Not sure if this happened due to some voltage issue with the jumper in or out etc.. It's possible that the colorwheel motor was defective or just overheated. It wasn't on long after I had the "green hue" so I really don't know what caused it to bind up.
Eventually, I'll shell out another $140.00 for a colorwheel... Just not to the partstore.com site.
Their advice was I should have a technician come adjust the colors... Uh huh..OK thanks for nothing.
BTW... Even now when I power it on I get that flashing lamp light until I hear the colorwheel spin. After that, the real lamp kicks on and the flashing lamp light on the front goes solid green. My theory is the real lamp wont light if the colorwheel doesn't spin. Just make sure you actually hear it spinning before you suspect your real lamp is burnt out.
My 46 inch samsung had flashing green lites in front--bulb would not lite--got a new lamp-- still not lit--cannot hear fan start. Goes thru series of trying to light but never does.
i have a samsung dlp hlm507w with the same symptoms mentioned: it powers up. i hear the high-whining sound. color wheel does spin. ballast firing up lamp. no picture.
this cycle occurs 3x then the 3 lights of doom appear. everything seems to happen in order except for the picture.
new bulb. have new ballast but i didnt attempt to replace it yet since reading the comments about the ballast 'firing up'.
dont know what the problem could be.
will someone please help
I have a Samsung hlr4266 with what sounds like the same problem. We have had it since around 2006, but it is a bedroom TV that was rarely used. It was serviced twice by best buy under extended warranty, I never messed with it myself. I doubt we have more than 100 hours on the bulb (tech replaced it when it was last repaired).
Sometimes it will turn on just fine, usually in the morning. Other times (maybe Murphy's law, since it is usually when we want to watch a rented movie in bed), it wont turn on. You hear the spin up, the ballast clicks, I can see the light is on, but the picture does not display. The lights flash when you hit buttons on the remote, but no response, no menu, no anything. Eventually it clicks and goes off (standby).
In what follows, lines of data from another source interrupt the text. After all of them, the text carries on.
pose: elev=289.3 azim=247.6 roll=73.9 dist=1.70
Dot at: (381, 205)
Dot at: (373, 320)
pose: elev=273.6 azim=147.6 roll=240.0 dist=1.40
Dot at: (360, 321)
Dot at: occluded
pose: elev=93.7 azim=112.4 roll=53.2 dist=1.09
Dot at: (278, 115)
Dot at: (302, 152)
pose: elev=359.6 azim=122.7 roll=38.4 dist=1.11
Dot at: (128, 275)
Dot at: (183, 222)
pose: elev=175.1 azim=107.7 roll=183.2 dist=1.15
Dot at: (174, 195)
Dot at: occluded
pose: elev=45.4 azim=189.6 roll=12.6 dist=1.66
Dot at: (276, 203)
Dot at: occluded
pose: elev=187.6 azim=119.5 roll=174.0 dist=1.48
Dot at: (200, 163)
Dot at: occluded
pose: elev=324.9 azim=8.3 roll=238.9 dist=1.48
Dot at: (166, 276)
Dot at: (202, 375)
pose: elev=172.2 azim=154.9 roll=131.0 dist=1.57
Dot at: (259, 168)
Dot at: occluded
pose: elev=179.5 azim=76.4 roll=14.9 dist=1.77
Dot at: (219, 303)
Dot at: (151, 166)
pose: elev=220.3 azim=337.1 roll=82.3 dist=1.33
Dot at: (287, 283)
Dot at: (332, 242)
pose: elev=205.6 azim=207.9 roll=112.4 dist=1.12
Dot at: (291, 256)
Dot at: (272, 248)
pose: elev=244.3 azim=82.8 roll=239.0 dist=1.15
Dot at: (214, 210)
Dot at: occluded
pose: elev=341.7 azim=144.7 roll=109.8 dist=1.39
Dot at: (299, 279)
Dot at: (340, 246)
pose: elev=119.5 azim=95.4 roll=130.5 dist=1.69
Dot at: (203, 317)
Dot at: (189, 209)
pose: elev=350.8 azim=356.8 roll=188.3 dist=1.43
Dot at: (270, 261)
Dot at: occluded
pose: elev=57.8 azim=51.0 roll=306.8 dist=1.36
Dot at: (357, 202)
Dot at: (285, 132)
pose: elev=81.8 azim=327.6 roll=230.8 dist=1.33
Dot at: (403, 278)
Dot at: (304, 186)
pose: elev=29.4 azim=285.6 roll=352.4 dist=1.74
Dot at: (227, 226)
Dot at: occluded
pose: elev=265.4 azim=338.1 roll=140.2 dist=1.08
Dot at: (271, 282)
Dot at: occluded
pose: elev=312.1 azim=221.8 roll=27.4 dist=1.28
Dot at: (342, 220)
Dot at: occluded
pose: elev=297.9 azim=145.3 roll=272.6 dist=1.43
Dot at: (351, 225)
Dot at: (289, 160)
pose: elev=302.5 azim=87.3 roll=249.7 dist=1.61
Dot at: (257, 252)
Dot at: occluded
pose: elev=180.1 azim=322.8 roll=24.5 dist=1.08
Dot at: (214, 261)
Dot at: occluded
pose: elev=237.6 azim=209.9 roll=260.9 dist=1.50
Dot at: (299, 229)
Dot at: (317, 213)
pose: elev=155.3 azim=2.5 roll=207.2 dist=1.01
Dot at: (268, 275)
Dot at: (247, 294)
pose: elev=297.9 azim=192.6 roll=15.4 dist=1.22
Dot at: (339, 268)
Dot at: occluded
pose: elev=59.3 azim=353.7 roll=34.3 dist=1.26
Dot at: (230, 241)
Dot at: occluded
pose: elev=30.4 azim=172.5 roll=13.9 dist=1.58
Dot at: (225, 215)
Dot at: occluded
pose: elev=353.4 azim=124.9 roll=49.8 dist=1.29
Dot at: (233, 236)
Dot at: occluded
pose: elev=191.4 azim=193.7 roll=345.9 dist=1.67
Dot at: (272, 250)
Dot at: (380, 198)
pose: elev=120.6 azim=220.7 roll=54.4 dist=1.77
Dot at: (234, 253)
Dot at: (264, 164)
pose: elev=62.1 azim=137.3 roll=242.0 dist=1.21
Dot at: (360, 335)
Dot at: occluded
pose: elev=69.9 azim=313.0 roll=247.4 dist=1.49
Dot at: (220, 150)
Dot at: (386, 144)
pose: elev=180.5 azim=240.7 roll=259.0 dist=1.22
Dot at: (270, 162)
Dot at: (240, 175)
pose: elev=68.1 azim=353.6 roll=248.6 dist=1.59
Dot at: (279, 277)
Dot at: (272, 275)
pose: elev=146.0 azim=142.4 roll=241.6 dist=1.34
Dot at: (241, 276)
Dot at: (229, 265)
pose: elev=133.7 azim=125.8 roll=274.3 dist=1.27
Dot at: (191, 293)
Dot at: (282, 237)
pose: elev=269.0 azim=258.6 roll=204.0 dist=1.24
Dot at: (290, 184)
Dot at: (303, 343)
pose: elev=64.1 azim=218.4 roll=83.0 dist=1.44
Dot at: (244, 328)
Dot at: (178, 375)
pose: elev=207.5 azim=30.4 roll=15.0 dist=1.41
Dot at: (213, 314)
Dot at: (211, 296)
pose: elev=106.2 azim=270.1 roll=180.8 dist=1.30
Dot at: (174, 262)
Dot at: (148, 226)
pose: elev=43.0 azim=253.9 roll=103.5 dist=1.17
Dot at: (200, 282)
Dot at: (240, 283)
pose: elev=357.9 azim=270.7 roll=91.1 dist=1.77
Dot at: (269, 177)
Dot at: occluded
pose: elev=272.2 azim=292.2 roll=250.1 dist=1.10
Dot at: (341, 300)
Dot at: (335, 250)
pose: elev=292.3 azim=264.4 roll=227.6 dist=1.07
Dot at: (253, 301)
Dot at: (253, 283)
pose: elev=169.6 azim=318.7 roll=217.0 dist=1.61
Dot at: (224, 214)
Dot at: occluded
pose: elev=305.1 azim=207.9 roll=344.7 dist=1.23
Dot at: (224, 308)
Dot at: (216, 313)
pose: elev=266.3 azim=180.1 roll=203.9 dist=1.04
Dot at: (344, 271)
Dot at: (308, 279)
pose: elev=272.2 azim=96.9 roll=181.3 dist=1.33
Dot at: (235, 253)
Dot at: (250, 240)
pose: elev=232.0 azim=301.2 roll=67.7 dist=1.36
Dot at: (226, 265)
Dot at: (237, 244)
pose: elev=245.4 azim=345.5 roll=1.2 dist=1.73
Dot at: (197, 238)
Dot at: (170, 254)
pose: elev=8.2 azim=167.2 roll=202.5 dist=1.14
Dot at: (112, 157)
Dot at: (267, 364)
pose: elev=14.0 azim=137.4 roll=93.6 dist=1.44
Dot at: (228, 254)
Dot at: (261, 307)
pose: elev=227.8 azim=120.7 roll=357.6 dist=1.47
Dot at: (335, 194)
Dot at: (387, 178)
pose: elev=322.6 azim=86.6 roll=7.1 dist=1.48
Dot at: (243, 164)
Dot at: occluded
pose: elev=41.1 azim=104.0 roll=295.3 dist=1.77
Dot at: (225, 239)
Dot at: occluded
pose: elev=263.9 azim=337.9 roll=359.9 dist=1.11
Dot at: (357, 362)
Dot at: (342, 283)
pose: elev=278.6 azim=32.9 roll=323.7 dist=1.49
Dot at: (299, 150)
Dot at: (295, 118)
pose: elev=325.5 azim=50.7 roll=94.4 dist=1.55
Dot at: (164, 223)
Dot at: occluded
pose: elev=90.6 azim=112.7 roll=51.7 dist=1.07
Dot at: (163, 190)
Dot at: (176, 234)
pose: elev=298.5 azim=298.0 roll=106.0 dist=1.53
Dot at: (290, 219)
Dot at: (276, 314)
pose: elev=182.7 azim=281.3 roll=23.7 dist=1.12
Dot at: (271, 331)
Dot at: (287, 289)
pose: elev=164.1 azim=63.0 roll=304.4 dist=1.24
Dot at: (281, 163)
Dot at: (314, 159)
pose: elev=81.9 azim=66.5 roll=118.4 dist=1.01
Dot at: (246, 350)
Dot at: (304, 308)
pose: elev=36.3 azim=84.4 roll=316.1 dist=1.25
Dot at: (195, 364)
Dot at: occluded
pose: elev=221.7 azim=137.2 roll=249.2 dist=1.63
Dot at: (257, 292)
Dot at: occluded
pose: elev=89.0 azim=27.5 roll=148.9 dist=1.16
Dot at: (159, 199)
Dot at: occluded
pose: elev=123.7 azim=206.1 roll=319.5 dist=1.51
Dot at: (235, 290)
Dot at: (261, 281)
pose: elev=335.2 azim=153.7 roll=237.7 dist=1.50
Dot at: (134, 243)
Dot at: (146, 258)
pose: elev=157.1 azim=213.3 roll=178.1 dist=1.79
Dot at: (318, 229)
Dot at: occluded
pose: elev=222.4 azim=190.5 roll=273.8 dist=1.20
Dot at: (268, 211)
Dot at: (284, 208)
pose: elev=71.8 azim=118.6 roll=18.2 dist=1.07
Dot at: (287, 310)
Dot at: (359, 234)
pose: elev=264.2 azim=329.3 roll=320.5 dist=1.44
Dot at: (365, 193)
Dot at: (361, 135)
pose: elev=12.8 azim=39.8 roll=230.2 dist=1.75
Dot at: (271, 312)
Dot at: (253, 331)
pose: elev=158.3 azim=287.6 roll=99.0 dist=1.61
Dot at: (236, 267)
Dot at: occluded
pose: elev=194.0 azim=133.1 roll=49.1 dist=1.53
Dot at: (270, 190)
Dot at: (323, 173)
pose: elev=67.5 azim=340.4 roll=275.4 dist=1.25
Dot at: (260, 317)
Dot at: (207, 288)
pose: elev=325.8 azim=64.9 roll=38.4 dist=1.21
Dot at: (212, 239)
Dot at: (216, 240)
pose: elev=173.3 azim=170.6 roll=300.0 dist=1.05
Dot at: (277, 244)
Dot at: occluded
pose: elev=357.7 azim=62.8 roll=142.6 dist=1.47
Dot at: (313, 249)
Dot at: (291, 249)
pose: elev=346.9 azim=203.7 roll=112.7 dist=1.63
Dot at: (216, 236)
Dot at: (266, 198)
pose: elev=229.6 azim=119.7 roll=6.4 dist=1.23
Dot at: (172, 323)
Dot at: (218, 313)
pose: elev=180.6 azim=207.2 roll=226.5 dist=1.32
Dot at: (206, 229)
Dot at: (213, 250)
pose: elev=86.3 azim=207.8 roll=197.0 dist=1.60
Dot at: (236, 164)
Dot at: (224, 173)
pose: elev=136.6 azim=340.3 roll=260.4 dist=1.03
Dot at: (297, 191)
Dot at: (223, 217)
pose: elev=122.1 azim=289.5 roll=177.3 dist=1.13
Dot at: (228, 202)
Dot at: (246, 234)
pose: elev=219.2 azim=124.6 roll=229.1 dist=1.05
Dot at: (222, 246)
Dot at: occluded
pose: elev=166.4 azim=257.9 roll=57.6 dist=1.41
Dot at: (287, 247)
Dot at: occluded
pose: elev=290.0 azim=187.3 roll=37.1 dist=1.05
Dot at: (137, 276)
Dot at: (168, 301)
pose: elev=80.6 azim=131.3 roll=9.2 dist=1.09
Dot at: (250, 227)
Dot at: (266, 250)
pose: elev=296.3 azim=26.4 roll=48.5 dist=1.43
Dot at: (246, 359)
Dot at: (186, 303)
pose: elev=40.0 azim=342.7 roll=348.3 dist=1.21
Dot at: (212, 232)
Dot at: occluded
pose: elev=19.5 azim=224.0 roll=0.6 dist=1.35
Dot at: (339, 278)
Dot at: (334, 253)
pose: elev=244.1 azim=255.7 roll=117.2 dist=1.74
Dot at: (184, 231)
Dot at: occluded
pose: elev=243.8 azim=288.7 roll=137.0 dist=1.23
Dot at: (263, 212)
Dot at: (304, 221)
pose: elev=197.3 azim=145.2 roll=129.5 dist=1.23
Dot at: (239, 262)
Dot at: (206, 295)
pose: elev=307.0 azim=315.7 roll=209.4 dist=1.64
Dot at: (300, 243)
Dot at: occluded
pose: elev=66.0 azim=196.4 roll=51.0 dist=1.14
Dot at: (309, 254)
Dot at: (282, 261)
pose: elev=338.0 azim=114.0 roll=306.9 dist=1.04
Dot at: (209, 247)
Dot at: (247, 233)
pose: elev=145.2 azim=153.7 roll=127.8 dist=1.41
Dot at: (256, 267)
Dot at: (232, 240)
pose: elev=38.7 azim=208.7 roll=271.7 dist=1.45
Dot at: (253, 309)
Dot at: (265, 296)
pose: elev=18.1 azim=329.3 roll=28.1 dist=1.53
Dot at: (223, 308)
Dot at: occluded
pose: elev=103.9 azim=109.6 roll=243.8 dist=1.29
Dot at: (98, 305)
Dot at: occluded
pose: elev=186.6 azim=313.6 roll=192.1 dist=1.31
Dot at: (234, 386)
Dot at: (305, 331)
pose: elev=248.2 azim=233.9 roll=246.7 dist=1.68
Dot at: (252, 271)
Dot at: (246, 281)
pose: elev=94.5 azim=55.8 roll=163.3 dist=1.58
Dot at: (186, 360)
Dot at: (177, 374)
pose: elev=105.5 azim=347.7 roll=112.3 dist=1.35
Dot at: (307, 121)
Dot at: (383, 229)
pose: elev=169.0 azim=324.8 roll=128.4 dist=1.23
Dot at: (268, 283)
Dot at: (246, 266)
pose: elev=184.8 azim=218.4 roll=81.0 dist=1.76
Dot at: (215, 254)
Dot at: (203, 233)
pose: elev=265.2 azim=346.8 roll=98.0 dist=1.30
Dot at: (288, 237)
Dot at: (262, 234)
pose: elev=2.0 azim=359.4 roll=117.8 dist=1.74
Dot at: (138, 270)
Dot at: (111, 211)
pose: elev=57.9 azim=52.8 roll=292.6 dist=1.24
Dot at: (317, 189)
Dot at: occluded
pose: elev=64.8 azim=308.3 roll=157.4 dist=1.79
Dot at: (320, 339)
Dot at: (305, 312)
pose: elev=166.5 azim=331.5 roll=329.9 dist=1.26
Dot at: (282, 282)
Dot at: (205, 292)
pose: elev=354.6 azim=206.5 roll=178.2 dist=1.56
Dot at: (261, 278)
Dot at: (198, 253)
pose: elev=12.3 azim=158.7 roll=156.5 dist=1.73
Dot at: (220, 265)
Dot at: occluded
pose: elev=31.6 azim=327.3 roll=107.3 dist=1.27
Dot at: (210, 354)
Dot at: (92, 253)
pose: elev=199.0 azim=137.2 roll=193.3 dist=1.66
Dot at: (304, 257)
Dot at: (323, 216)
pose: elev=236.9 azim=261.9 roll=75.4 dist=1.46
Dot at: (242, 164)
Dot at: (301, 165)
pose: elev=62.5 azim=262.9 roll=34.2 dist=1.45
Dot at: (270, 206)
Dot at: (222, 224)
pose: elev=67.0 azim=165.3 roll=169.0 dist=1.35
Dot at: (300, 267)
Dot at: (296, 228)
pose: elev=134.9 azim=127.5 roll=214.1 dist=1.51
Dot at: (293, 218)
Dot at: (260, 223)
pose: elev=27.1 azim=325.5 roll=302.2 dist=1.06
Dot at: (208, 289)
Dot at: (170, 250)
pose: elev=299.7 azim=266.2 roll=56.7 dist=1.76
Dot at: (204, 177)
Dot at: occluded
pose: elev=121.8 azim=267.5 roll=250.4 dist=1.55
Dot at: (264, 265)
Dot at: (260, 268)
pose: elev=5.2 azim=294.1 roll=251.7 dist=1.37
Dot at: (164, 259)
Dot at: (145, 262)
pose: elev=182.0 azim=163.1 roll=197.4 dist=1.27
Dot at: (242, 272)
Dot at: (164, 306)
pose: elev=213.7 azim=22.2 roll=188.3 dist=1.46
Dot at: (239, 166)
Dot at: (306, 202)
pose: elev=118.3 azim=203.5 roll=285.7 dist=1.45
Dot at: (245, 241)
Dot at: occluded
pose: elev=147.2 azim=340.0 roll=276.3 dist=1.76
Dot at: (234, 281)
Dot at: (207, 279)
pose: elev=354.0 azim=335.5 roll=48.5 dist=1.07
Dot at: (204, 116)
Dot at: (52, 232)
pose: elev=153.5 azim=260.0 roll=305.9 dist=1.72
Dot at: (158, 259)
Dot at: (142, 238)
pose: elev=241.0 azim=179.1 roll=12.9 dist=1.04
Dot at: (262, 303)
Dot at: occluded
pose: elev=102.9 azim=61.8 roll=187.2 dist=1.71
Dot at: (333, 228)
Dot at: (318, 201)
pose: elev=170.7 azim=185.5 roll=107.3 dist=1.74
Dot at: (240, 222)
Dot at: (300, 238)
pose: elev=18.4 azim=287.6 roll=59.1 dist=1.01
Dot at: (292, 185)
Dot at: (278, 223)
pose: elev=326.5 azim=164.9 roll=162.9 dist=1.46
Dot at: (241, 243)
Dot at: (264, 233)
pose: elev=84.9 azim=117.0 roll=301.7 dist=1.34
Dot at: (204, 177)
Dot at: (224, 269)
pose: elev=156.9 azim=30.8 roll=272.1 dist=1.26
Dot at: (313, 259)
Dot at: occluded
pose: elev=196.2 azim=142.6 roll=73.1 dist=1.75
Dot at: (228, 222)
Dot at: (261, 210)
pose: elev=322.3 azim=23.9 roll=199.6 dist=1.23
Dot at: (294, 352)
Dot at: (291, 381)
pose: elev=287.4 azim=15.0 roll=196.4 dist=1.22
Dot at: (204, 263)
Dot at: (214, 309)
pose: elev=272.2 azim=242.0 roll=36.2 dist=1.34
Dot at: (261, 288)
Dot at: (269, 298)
There have been a few times when I just kept trying it eventually came on; other times I can not get it to turn on for days.
I am guessing some capacitor is flaking out. Sucks, we like the picture on this TV better than most of the new TV's we look at, but I will not call a repair guy, it is ridiculous what the parts cost for these DLP's.
I do repairs on my pro music gear. If anyone can suggest some tests for a faulty cap, connector, switch, or something that I can replace, please let me know. Otherwise, it will be going to the scrap heap soon.